“He is risen!” This Easter proclamation encapsulates the basis of faith in Jesus Christ. It’s a sine qua non of the Christian faith. Without the resurrection of Christ, there’s no Christianity.
St. Paul puts it like this: “if Christ has not been raised, then our preaching is vain, your faith also is vain” (1 Corinthians 15:14). The word we translate here as “vain” is κενόν (kenon), which means something like “empty,” “devoid of content” or “nothingness.”
Paul goes on, saying, “if Christ has not been raised, your faith is worthless; you are still in your sins. Then those also who have fallen asleep in Christ have perished. If we have hoped in Christ in this life only, we are of all men most to be pitied” (1 Corinthians 15:17–19). Here, the word translated as “worthless” is μάταιος (mataios), which means something like “idolatrous.” It suggests devotion to an unworthy object, or veneration of a false god.
What was Paul talking about?

**Extracted material**
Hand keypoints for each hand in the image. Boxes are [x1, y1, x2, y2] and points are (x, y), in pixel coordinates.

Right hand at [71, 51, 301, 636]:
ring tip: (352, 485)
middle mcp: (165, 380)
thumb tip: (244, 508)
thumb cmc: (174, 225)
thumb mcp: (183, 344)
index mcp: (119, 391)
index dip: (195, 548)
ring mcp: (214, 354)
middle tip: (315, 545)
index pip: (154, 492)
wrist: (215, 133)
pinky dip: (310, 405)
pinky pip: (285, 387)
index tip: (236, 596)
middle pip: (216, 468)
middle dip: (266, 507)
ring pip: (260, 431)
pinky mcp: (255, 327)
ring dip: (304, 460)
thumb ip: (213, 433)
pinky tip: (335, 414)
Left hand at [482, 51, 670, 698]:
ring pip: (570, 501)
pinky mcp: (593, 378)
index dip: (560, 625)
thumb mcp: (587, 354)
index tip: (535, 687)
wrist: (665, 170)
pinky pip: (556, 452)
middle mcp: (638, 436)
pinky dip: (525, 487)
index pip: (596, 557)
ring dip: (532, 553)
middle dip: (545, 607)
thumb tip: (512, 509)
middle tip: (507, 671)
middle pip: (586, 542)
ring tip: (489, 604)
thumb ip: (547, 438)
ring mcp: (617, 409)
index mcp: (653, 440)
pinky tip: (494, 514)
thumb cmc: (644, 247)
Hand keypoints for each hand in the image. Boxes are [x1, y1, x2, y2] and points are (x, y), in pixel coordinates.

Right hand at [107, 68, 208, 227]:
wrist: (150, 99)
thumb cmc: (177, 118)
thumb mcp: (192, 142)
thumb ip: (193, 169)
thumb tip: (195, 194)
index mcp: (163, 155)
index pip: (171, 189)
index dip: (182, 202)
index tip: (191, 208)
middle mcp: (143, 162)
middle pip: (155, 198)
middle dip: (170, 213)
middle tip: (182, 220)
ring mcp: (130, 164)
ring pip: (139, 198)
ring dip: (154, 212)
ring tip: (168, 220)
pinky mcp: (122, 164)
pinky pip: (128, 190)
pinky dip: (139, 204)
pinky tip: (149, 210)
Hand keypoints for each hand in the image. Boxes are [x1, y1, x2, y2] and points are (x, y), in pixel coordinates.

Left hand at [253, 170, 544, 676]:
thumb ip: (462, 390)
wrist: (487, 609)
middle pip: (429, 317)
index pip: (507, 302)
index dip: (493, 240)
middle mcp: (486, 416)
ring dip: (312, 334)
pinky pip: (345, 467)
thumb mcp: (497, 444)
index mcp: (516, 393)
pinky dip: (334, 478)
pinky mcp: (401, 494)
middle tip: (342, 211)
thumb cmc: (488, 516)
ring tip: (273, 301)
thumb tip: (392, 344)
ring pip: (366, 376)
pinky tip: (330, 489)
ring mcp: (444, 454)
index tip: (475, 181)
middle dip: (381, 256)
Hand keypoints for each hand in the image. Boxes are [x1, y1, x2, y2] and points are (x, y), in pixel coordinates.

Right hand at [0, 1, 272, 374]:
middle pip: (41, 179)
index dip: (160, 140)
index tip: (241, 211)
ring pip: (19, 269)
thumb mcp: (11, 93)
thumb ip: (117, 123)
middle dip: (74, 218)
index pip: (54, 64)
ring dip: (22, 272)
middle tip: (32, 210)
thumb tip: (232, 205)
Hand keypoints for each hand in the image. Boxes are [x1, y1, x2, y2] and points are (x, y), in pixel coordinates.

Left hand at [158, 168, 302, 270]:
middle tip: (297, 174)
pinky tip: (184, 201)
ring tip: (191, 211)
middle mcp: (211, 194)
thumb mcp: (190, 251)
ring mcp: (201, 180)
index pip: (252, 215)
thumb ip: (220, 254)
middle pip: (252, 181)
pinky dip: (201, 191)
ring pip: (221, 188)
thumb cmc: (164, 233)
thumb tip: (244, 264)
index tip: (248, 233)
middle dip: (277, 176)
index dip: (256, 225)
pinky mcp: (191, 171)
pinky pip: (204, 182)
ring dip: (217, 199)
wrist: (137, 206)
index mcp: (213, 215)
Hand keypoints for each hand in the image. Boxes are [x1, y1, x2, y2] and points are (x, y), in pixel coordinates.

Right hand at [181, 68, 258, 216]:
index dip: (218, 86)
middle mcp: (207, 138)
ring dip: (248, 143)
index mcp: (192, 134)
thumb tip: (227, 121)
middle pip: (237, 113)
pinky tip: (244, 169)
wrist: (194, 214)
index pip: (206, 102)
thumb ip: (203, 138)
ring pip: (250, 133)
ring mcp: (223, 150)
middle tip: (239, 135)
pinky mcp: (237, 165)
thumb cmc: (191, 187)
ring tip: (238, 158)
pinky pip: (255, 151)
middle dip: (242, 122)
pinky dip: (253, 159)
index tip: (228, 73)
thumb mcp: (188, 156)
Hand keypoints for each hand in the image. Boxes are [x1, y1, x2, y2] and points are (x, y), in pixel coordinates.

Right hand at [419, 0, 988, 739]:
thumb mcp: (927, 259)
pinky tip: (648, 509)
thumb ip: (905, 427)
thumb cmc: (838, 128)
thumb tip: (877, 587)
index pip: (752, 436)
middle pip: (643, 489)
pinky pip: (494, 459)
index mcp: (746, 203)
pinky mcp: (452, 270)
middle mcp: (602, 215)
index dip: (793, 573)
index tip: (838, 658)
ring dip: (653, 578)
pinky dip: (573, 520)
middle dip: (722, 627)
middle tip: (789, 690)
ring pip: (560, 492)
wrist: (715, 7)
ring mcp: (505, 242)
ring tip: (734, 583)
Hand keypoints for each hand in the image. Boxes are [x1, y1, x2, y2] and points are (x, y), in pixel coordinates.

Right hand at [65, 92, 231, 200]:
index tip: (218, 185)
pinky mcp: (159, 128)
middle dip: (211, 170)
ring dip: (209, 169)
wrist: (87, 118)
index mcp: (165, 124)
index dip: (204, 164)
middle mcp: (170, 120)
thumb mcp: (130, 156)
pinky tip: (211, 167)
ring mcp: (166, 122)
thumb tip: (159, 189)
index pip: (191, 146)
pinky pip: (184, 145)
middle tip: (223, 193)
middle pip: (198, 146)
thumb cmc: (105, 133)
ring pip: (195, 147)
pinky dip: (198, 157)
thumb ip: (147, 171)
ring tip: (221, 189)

**Tasks for this exercise**
a. Please condense the paragraph of the excerpt on the resurrection that begins "St. Paul puts it like this" into a shorter version that keeps its main facts.
b. Repeat the excerpt on the resurrection word for word from "St. Paul puts" up to and including "a false god.".

**Answers provided**
a. In 1 Corinthians 15:14, Paul says that if Christ was not raised, both preaching and faith are "vain." The Greek word behind "vain" is κενόν (kenon), meaning roughly "empty," "devoid of content," or "nothingness."

b.
St. Paul puts it like this: “if Christ has not been raised, then our preaching is vain, your faith also is vain” (1 Corinthians 15:14). The word we translate here as “vain” is κενόν (kenon), which means something like “empty,” “devoid of content” or “nothingness.”
Paul goes on, saying, “if Christ has not been raised, your faith is worthless; you are still in your sins. Then those also who have fallen asleep in Christ have perished. If we have hoped in Christ in this life only, we are of all men most to be pitied” (1 Corinthians 15:17–19). Here, the word translated as “worthless” is μάταιος (mataios), which means something like “idolatrous.” It suggests devotion to an unworthy object, or veneration of a false god.